Important clarification: the FDA panel's decision not to recommend the CardioMEMS device wasn't because the treatment patients received assiduous care from the clinicians treating the patients. The trial was biased because the company sponsoring the trial and the national PIs influenced the treatment by sending messages to the clinicians about how to treat the patients based on data from the device-- data that the clinicians already had seen. In other words, this was not a real world test of the device in clinical practice, but how the device would be used if experts provided additional guidance and advice. You can see more about this on my blog at cardiobrief.org.

Unknown said...

"And maybe we should acknowledge that a good portion of the problem with hospital readmissions starts outside hospitals, not in them"

I would say that it's more than a good portion, it's most. But therein lies the problem.

Hospital providers, in this increasingly fragmented system, have the same approach to discharging HF patients as they do to those with a fractured fibula: "Here are your discharge instructions and your prescriptions. Don't eat potato chips. Weigh yourself daily. Follow up with your PCP in a week and me in 2 to 3. Good luck!" I know I'm generalizing here, and I don't mean it to sound like these doc are flippant in their approach. I'm trying to point out that the care of the medially-complex is different than other patients.

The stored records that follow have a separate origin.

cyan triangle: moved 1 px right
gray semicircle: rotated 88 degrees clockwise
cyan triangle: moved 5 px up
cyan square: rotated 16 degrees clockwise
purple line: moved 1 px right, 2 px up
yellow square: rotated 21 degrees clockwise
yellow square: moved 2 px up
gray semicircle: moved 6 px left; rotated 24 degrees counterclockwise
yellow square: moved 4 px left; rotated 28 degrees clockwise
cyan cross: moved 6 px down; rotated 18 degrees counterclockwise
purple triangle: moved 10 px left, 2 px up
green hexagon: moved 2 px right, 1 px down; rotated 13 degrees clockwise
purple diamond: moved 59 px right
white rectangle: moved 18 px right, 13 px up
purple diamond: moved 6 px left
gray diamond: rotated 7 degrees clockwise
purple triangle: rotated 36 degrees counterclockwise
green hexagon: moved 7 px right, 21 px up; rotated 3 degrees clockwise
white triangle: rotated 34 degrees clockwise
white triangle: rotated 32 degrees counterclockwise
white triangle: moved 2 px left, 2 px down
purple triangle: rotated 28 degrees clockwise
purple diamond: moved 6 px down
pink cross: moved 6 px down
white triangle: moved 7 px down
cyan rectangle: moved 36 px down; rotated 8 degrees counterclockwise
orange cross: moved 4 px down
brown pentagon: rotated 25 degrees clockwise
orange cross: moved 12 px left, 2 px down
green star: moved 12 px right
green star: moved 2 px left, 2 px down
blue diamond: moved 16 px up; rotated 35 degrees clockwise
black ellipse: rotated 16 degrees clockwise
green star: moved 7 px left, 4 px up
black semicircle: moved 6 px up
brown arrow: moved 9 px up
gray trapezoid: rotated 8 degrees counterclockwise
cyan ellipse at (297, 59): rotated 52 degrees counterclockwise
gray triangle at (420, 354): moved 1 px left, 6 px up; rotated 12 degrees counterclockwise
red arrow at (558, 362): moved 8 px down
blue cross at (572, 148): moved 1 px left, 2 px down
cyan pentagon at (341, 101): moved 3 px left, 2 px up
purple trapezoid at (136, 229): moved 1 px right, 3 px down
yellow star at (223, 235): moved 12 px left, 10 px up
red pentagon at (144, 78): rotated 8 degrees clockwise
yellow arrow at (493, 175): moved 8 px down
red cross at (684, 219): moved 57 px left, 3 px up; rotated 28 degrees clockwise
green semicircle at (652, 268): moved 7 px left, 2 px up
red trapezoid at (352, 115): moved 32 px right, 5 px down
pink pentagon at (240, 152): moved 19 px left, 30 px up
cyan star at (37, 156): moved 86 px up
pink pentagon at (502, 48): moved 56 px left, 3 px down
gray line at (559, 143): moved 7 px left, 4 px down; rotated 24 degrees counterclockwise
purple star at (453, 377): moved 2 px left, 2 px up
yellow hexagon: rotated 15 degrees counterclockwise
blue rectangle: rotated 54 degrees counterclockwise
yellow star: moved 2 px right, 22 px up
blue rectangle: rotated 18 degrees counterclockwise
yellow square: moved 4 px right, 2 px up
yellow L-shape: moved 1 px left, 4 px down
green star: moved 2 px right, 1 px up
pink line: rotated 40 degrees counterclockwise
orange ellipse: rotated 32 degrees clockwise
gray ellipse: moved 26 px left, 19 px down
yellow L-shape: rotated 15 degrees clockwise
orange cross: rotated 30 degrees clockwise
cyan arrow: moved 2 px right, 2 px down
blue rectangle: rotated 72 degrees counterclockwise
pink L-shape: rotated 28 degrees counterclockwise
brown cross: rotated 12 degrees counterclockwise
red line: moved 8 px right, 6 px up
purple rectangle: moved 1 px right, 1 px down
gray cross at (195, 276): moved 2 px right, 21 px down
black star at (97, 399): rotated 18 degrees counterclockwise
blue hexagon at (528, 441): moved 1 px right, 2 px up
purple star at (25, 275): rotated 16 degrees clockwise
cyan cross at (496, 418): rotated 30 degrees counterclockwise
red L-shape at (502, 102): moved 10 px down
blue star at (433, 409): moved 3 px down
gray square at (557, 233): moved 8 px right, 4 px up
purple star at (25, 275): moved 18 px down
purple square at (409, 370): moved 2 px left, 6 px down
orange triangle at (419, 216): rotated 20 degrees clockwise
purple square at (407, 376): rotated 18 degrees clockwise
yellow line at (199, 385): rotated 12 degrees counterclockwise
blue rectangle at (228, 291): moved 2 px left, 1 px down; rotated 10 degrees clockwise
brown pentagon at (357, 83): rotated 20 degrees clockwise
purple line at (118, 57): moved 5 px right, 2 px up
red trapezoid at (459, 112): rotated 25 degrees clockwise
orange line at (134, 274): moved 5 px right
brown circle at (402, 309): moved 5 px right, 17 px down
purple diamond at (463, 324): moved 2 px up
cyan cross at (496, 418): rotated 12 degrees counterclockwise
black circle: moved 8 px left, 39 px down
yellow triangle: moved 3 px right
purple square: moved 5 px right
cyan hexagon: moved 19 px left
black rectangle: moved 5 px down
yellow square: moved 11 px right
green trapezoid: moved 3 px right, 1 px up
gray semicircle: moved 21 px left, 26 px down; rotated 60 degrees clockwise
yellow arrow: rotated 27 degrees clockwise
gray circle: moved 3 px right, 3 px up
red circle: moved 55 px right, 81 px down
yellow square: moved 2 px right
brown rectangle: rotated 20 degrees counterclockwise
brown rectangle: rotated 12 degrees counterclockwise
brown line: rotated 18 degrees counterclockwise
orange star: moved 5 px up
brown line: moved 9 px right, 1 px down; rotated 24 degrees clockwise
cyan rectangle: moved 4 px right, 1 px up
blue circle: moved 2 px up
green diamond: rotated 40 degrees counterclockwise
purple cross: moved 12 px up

The problem in HF? 50% never follow up before readmission. 40% will end up readmitted in the next 90 days. These patients need engaged, not educated. They need to have a patient-centered medical home (PCMH) where their PCP accepts this warm handoff. The hospital care manager and the PCMH care manager work in tandem to ensure the patient is better managed.

BTW, this doesn't mean more work for you and me. You discharge the patient after taking great care of them. I follow up with the patient in the office. And in between we have structures and protocols in place to help us.

This proactive approach requires an up front investment and results in big pay off in the end. Not just in dollars saved to the health care system -- it results in better patient outcomes and better patient care.